The following day I’m up before dawn to see Negombo’s biggest and busiest fish market for myself. Our car judders through dark streets alongside Negombo’s lagoon, the saltwater inlet that is the heart of the fishing community. This is where fishermen catch the lagoon crab, famed for being more delicate and sweeter than its sea crab cousin, and sell their catches along the road. But to see the spectacle of deep-sea boats returning from thousand-mile voyages in search of tuna and black marlin, we need to get to Lellama before the sun.

And what a sight. Trestle tables are laid out with aquatic silver bullion: skate fish, rows of narrow-barred Spanish mackerel. There are huge fish stacked on wooden pallets and plastic buckets piled high with gleaming shrimp being loaded into trucks packed with ice. In the sodium light of the stalls, prime cuts of tuna – skipjack and yellowfin – glow crimson pink. And for those who can’t fillet their own, a skilled knife-man proffers his glinting blades, dicing, boning, and stripping the fish for a small fee. Amid them, buyers from restaurants and hotels haggle beside housewives shopping for the family meal. As the sun rises above the lagoon I see smaller craft arriving with their catch, trading crab direct to the buyers from the deck of the boat.

On our return to the hotel we take a slow drive around Negombo’s old quarter, taking in the clusters of colonial architecture that dot this township. Beyond the opulent modernist splendour of Jetwing Lagoon and Jetwing Beach, designed by Sri Lanka’s master architect Geoffrey Bawa, Negombo has older pockets of architectural history to explore – from the Dutch-period canal to the back streets where every second building appears to be an ornate and bright Catholic church, earning this town the title ‘Little Rome’.

At a thatch-roofed beach restaurant for lunch, I have a remarkable seared tiger prawn salad starter perfectly complemented by a mango and avocado dressing. The chef shows me an enormous, fresh langoustine, explaining how it was plucked from the waves last night. The sauce is layered with incredible flavours: ginger, garlic, cumin, coconut, turmeric, tamarind and curry leaves, before the langoustine is added to create a curry that I could eat every day for the rest of my life and never get bored. Then, just when I think things can’t get any better, out comes the lagoon crab curry and I’m in seafood heaven. This is exactly what I’ve been searching for. Chunks of delicately sweet and tender white meat fall from the claws; creamed coconut calms the heat of the fresh chilli with wonderful, subtle balance. It’s flavour-crammed, devilishly moreish and irresistible, as my wiped clean bowl testifies. Be sure of this: you could travel the world looking for a crab curry as good as this, and you’d end up back here.

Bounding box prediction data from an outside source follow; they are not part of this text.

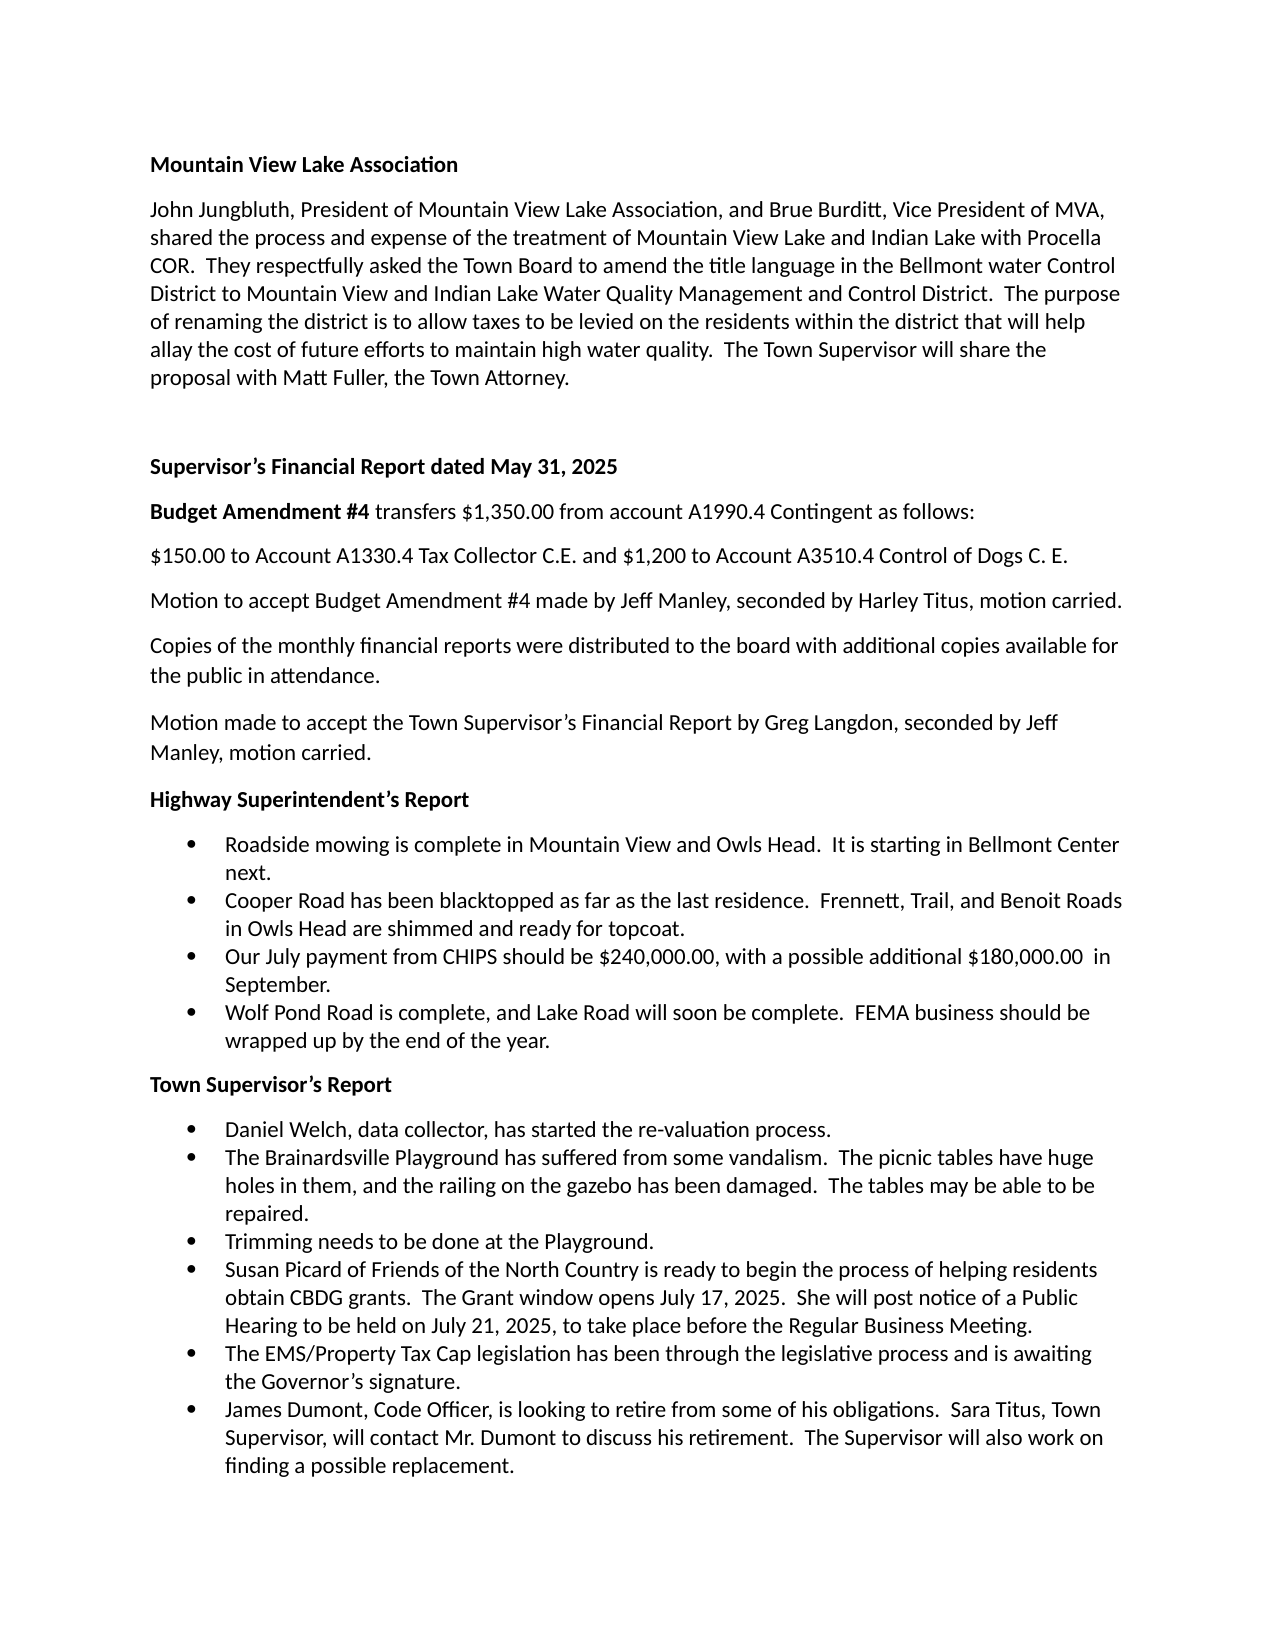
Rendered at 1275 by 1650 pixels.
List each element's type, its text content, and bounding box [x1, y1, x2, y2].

text John Jungbluth, President of Mountain View Lake Association, and Brue Burditt, Vice President of MVA, shared the process and expense of the treatment of Mountain View Lake and Indian Lake with Procella COR. They respectfully asked the Town Board to amend the title language in the Bellmont water Control District to Mountain View and Indian Lake Water Quality Management and Control District. The purpose of renaming the district is to allow taxes to be levied on the residents within the district that will help allay the cost of future efforts to maintain high water quality. The Town Supervisor will share the proposal with Matt Fuller, the Town Attorney. [150, 195, 1125, 391]
text Motion to accept Budget Amendment #4 made by Jeff Manley, seconded by Harley Titus, motion carried. [150, 586, 1125, 614]
list Susan Picard of Friends of the North Country is ready to begin the process of helping residents obtain CBDG grants. The Grant window opens July 17, 2025. She will post notice of a Public Hearing to be held on July 21, 2025, to take place before the Regular Business Meeting. [187, 1255, 1125, 1339]
text Highway Superintendent’s Report [150, 785, 1125, 813]
text Motion made to accept the Town Supervisor’s Financial Report by Greg Langdon, seconded by Jeff Manley, motion carried. [150, 708, 1125, 766]
list James Dumont, Code Officer, is looking to retire from some of his obligations. Sara Titus, Town Supervisor, will contact Mr. Dumont to discuss his retirement. The Supervisor will also work on finding a possible replacement. [187, 1396, 1125, 1479]
text $150.00 to Account A1330.4 Tax Collector C.E. and $1,200 to Account A3510.4 Control of Dogs C. E. [150, 542, 1125, 569]
text Budget Amendment #4 transfers $1,350.00 from account A1990.4 Contingent as follows: [150, 497, 1125, 525]
list Wolf Pond Road is complete, and Lake Road will soon be complete. FEMA business should be wrapped up by the end of the year. [187, 998, 1125, 1054]
list Cooper Road has been blacktopped as far as the last residence. Frennett, Trail, and Benoit Roads in Owls Head are shimmed and ready for topcoat. [187, 886, 1125, 942]
list The Brainardsville Playground has suffered from some vandalism. The picnic tables have huge holes in them, and the railing on the gazebo has been damaged. The tables may be able to be repaired. [187, 1143, 1125, 1227]
text Town Supervisor’s Report [150, 1071, 1125, 1099]
list Roadside mowing is complete in Mountain View and Owls Head. It is starting in Bellmont Center next. [187, 830, 1125, 886]
list Trimming needs to be done at the Playground. [187, 1227, 1125, 1255]
text Mountain View Lake Association [150, 150, 1125, 178]
list Our July payment from CHIPS should be $240,000.00, with a possible additional $180,000.00 in September. [187, 942, 1125, 998]
list The EMS/Property Tax Cap legislation has been through the legislative process and is awaiting the Governor’s signature. [187, 1339, 1125, 1396]
text Copies of the monthly financial reports were distributed to the board with additional copies available for the public in attendance. [150, 631, 1125, 689]
list Daniel Welch, data collector, has started the re-valuation process. [187, 1115, 1125, 1143]
text Supervisor’s Financial Report dated May 31, 2025 [150, 452, 1125, 480]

Considering the passion for crustaceans and cricket on this island, it’s perhaps little wonder that these two worlds would combine at some point. And they did when two of Sri Lanka’s sporting heroes – batting partners and World Cup winners Kumar Sangakkara and Mahela Jayawarendene – decided to go into business with restaurateur Dharshan Munidasa. Together they opened Ministry of Crab, a seafood restaurant and culinary experience now recognised as one of the ‘World’s 50 Best Restaurants’, located 35km away in the Old Dutch Hospital in Colombo.

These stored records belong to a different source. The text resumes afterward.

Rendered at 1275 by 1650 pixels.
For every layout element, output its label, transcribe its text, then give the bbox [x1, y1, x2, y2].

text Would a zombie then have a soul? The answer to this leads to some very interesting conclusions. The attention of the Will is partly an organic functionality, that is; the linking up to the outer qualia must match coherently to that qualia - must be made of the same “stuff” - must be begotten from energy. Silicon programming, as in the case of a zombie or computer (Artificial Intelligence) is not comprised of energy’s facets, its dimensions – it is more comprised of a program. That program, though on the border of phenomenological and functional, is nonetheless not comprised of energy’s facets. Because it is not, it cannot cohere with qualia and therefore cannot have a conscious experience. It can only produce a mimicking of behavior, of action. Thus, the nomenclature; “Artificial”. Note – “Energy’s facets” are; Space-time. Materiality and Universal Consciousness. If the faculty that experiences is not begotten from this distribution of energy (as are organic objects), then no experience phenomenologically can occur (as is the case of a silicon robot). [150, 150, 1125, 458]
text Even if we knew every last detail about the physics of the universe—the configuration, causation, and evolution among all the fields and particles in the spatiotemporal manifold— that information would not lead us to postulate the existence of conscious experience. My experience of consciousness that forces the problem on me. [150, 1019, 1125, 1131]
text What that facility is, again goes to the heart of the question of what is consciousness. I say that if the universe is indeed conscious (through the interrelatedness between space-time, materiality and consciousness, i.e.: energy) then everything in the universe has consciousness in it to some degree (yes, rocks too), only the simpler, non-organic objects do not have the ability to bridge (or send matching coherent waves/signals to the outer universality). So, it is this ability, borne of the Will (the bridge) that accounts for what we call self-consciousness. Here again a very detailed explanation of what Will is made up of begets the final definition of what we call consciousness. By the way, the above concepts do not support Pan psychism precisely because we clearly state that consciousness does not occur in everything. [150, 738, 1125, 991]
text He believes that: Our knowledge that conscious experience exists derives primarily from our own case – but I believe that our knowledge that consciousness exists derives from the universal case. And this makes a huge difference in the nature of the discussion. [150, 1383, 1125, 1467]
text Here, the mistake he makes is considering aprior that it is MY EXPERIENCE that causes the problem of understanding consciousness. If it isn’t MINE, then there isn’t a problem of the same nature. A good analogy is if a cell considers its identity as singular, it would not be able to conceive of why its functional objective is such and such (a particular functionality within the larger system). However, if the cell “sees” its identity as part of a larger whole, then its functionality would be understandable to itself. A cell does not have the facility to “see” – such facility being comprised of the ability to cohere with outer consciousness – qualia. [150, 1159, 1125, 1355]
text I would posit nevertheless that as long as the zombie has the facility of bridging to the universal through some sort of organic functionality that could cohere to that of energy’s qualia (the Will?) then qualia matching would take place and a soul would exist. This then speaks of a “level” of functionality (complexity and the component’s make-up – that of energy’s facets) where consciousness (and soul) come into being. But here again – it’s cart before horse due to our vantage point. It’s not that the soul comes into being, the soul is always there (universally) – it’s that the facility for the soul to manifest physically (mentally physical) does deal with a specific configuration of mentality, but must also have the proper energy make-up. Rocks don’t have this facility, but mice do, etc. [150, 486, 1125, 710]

Ministry of Crab was conceived to celebrate the quality of Sri Lanka’s seafood and ensure that the best lagoon crabs, like the pair I’d witnessed brought ashore in a canoe a couple of days ago, don’t just end up on a plane to Singapore. And thanks to the fishermen, travellers arriving or departing from Negombo now have the chance to appreciate these treasures in restaurants where only the freshest produce makes it onto your plate. But be warned, that lounger will almost certainly be required afterwards.

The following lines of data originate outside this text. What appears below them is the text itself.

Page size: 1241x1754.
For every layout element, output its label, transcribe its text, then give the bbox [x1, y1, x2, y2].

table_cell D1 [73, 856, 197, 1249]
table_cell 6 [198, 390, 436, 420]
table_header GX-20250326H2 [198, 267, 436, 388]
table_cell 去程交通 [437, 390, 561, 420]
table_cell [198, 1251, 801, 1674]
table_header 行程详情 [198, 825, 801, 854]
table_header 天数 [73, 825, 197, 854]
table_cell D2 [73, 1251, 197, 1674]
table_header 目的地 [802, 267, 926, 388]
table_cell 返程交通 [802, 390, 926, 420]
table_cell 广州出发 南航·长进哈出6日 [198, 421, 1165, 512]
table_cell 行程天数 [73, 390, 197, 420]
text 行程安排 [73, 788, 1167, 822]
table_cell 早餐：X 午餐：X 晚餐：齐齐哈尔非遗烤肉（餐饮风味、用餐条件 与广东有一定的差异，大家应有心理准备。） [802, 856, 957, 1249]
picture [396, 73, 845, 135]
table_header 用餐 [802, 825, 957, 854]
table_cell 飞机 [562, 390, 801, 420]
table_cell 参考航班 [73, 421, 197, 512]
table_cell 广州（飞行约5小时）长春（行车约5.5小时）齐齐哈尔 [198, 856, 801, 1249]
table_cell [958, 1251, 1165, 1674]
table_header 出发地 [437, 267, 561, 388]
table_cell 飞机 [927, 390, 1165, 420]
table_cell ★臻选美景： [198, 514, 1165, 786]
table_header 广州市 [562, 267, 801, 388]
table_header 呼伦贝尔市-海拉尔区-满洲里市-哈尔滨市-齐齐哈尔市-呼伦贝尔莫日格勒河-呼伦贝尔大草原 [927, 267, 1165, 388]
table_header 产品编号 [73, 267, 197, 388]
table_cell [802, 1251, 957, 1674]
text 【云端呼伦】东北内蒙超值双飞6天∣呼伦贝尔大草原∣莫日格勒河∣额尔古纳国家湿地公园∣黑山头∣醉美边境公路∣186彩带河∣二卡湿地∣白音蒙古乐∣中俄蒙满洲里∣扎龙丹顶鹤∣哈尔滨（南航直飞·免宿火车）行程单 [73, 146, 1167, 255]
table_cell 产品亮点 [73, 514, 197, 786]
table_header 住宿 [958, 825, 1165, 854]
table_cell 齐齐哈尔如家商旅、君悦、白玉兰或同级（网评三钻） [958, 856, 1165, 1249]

As the sun sets on my last night I think about how great it’s been to experience the people and the passions of this resort town, to meet the fisherman, sailors, chefs, and market traders and see the effort that goes into the supply chain from source to table. But this experience brings a moment of anxiety too. No matter where I go, and what I eat, I won’t experience seafood curries this delicious again. But that’s all the more reason to return.